Today has been a bad day for the indyref debate, with weak arguments from governments in Edinburgh and London, and a shared frame that could have been designed between them to drive down turnout. The offences aren’t the same, mind: from the SNP side we have speculative handwaving designed to appeal to pure selfishness, while on the Coalition side we see downright dishonesty and misrepresentation.

To start with the latter, the UK Government put out information about the “cost of independence”, based on research from the LSE’s Professor Patrick Dunleavy. The data in it was then utterly destroyed by one Professor Patrick Dunleavy, as initially reported in the Financial Times and now belatedly elsewhere. The doomed Danny Alexander claimed the costs would be £2.7bn, then rowed back to £1.5bn, about seven and a half times the upper end of the Professor’s estimates, and ten times the lower end.
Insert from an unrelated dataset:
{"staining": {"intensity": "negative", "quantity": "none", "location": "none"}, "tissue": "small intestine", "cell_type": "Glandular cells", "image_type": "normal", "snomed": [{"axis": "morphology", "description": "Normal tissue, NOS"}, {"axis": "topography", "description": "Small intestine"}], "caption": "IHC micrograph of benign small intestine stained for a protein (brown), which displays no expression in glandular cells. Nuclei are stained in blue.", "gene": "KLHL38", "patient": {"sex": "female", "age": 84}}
Here’s a bit more from the Lib Dems on what the Chief Secretary to the Treasury had to say.

In his speech, Danny pointed out five factors that would affect Scotland’s finances if it were to become independent:

1. New institutions would have to be set up in Scotland, costing the country millions of pounds.
2. Scotland would have to pay higher interest rates to borrow, resulting in around £500 million per year in additional debt interest costs.
3. The Scottish government’s new policies would cost at least £1.6 billion every year.
4. Revenues from oil and gas production would fall by around 95% over the next 20 years due to the decline in North Sea oil production.
5. The shrinking number of working age people would have to pay for Scotland’s growing number of old age pensioners.

Danny mentioned that all of these factors would be worth £1400 per person in Scotland each year for the next 20 years, something that would be easily avoided by staying in the UK.

Let’s look at those all in a little detail.

1. Clearly true, although “millions” is a bit of a further row-back from the billions they were initially claiming. £150m-£200m isn’t a lot of setup costs, to use the Professor’s figures: it’s about an eighth of the money Scottish Ministers are already squandering on a single unnecessary road bridge. No biggie.
2. Unknown and unknowable prior to independence. Just don’t.
3. Depends on what kind of Scottish Government we elect in 2016, and if the Lib Dems still exist then they’ll be free to propose a low-tax war-on-the-poor style system for Scotland akin to the one they’ve helped the Tories deliver in reserved areas. So therefore unknowable.
4. Utter unmitigated bullshit: yes, oil and gas revenues will drop sharply from around 2016, they are already well below the 1999 peak (see graph below), and cannot in any case be a sustainable basis for a future Scottish economy. But aside from the last of those, the issue here is geology, and staying in the Union can’t undo the fact that oil is finite and we’ve already extracted most of it from the North Sea.
5. Again, it depends. Will an independent Scotland stick to the kind of anti-immigrant policies the Tories and Lib Dems are delivering, or will the more positive position shared by the SNP and the Greens win out? Can’t have this both ways, Danny.

The offences on the other side are less glaring, and not blatantly dishonest, but still, in the interests of fairness, they have to be pointed out. Here’s the argument. It relies on speculative better productivity gains in Scotland than in the rest of the UK (the equivalent of the empty politicians’ call for “efficiency savings”), speculative better employment rates than the rest of the UK, and speculative Scottish population increases.

All of these are the same sort of unsubstantiated arguments as Danny’s final point above (much as I hope an independent Scotland will welcome more immigration), and it’s also tactically poor. Confusing independence with some sketchy estimates of outcomes from vague policies won’t persuade people to vote Yes. Independence is about the people of Scotland making our own decisions, not it being set in stone now, even if it could be.

Incidentally, on page 18 of the full document, the Scottish Government uses 2016-17 as the reference year for oil receipts. As per industry research from May 2013, that’s around the post-1999 peak. Their figures on page 26 are, shall we say, bullish.

oil-chartAnyway, the document is full of dubious hypotheticals, and reads like an expert group of civil servants weighing something they can’t see while keeping a thumb firmly on the scales. Sometimes it goes beyond that. Imagine using the word “will” here rather than the word “would”: “Higher productivity growth will boost public sector revenues as increased economic output leads to higher tax receipts” (p36).

Furthermore, people aren’t stupid, or most of them aren’t. They know that chat about whether we’ll be better or worse off, by either side, especially when associated with exciting round numbers, is mere empty speculation. It’s also not what motivates people, from what I understand of the focus groups that have been conducted. Even assuming people want to sound more progressive when being polled, fairness is much more persuasive. Oh, and so too is “decisions will be made in Scotland, by voters in Scotland”: much more attractive than “here’s how it’s all going to be, sod the electorate”.

Conjecture from Yes, downright lies from No: the Scottish public deserves better than this.